Ausgangstext:
Für mich ging es am 23. Oktober aus Portugal wieder nach Hause. Konkret hieß das: 21 Uhr Ankunft in Hannover, 16 Uhr am nächsten Tag Abflug nach Paraguay aus Frankfurt. Es gab in meinem Leben schon deutlich entspanntere Zeiten. Zumal 13 Tage nach meiner Rückkehr die Klausuren meines ersten Staatsexamens auf mich warteten, aber die Vorfreude auf diese einmalige Erfahrung war riesengroß und ließ den ganzen Stress in Vergessenheit geraten. Zu Unrecht.

24 Stunden nach Abflug erreichten wir Asuncion, die Hauptstadt Paraguays und Austragungsort der WM. Die erste Trainingseinheit bei 33 Grad und einer Luftfeuchtigkeit, die man aus Deutschland nicht gewohnt ist, verlief gut.

Am zweiten Tag sollte das Elend dann jedoch seinen Lauf nehmen. Das morgendliche Training war zunächst unauffällig, allerdings fühlte ich mich gegen Ende bereits immer schlapper. Ich hatte zunächst einen Sonnenstich im Verdacht. Auf dem Weg zur Nachmittagseinheit wurde mir jedoch so schlecht, dass unser Fahrer auf dem linken Streifen einer Autobahn halten und ich mich auf dem Grünstreifen in der Mitte übergeben musste. Verkehrstechnisch war das kein Problem, zumal auf dem ein Meter breiten Mittelstreifen der jeweils dreispurigen Straße auch Obst und Gemüse verkauft wurde.

Nach drei Minuten dort auf dem Boden fühlte ich mich zunächst besser. Ich hatte die Hoffnung, dass sich mein Magen an das Essen vor Ort einfach noch nicht gewöhnt hatte. Doch diese Hoffnung war vergeblich. Mein Magen rebellierte auch weiterhin.

Am Trainingsgelände angekommen war meine letzte Amtshandlung für die nächsten vier Tage das Mannschaftsfoto. Was danach folgte, ist nicht sonderlich appetitlich und gehört deshalb wohl nicht in diesen Text.

Gegebene Angaben:
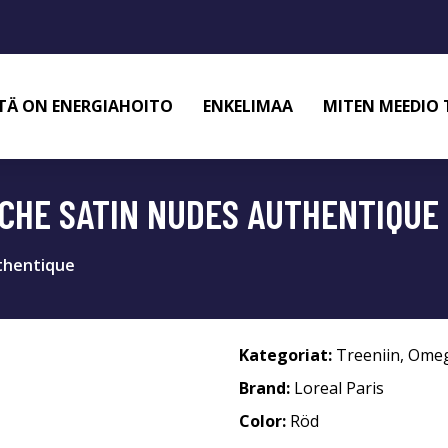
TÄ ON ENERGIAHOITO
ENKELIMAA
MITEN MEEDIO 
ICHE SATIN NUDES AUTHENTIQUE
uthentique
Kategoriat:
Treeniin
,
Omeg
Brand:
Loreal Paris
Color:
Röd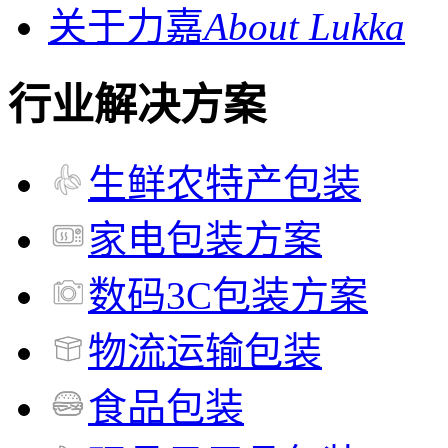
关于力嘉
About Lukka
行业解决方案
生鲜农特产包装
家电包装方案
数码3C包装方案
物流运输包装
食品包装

...

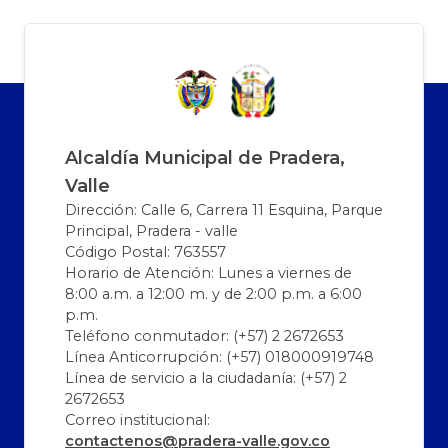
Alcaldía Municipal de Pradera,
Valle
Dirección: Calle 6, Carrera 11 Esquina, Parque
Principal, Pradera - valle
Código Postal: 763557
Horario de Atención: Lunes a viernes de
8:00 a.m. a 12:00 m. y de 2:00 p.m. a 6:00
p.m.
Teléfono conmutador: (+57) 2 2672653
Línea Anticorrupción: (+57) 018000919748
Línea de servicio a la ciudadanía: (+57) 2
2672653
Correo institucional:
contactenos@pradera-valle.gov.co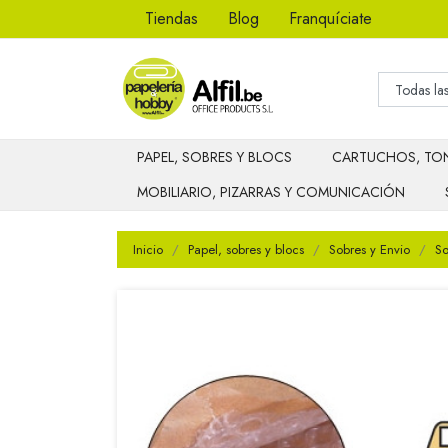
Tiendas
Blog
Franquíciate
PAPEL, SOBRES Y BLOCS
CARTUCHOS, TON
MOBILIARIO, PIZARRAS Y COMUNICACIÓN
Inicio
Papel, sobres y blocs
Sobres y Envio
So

Ziel der Aufgabe:
Schreib den Bericht über die Reise zur WM nach Paraguay weiter, direkt im Anschluss an seinen letzten Satz.

Antwort zur Aufgabe:
Nachdem ich in der Nacht keine zehn Minuten am Stück schlafen konnte und immer zwischen Bad und Bett unterwegs war, waren zudem Schüsse vor dem Hotel zu hören. In dem Moment hätte ich mich vermutlich überall anders auf der Welt wohler gefühlt.

Am nächsten Morgen haben wir unsere Zimmeraufteilung geändert, da inzwischen die halbe Mannschaft ähnliche Symptome hatte. So wurde unterteilt in normale Zimmer und Quarantäne-Zimmer. Meinen neuen Zimmernachbarn und mich hatte es so erwischt, dass uns zwei Offizielle von der Turnierorganisation in eine Klinik gefahren haben, um unsere Körper- und Blutwerte zu checken. Zum Glück hatten die beiden deutsche Vorfahren, sodass wir uns auf Deutsch mit Ihnen unterhalten konnten und sie für uns die Kommunikation in der Klinik übernehmen konnten. Am Ende sind wir mit zwei Tüten Medikamenten zurück ins Hotel gefahren.

Von Tag zu Tag wurde es dann immer besser, jedoch war es für mich aussichtslos, an den Gruppenspielen gegen Chile und Brasilien teilzunehmen. Zum letzten Gruppenspiel gegen die Niederlande ging es allmählich wieder, sodass ich dort mit meinem Partner das entscheidende Match zum 2:1-Sieg gewinnen konnte. Das war allerdings immerhin vier Tage nach dem Ausflug auf den Grünstreifen.

Danach normalisierte sich alles mehr oder weniger wieder, jedoch haben wir einen großen Bogen um das paraguayanische Essen gemacht, das wir als Auslöser für unsere körperlichen Probleme ausgemacht hatten. Sportlich folgte noch ein Sieg gegen Australien und zwei knappe Niederlagen gegen Mexiko und Großbritannien, wobei das schon etwas in den Hintergrund geriet. 

Am Ende waren alle nur noch froh, als wir wieder deutschen Boden unter den Füßen hatten. Natürlich ist man sich darüber bewusst, dass das Leben in Südamerika etwas anders ist als in Europa oder Deutschland, aber dieses Gefühl von Sicherheit verliert man irgendwann, wenn jedes Cafe und jede Bar von einem Türsteher mit einer Shotgun bewacht wird. Insofern war es am Ende keine schöne, aber eine sehr prägende Erfahrung.

Christian Böhnke spielt seit 2014 Padel. Der mehrfache nationalspieler wurde zudem 2019 deutscher Meister.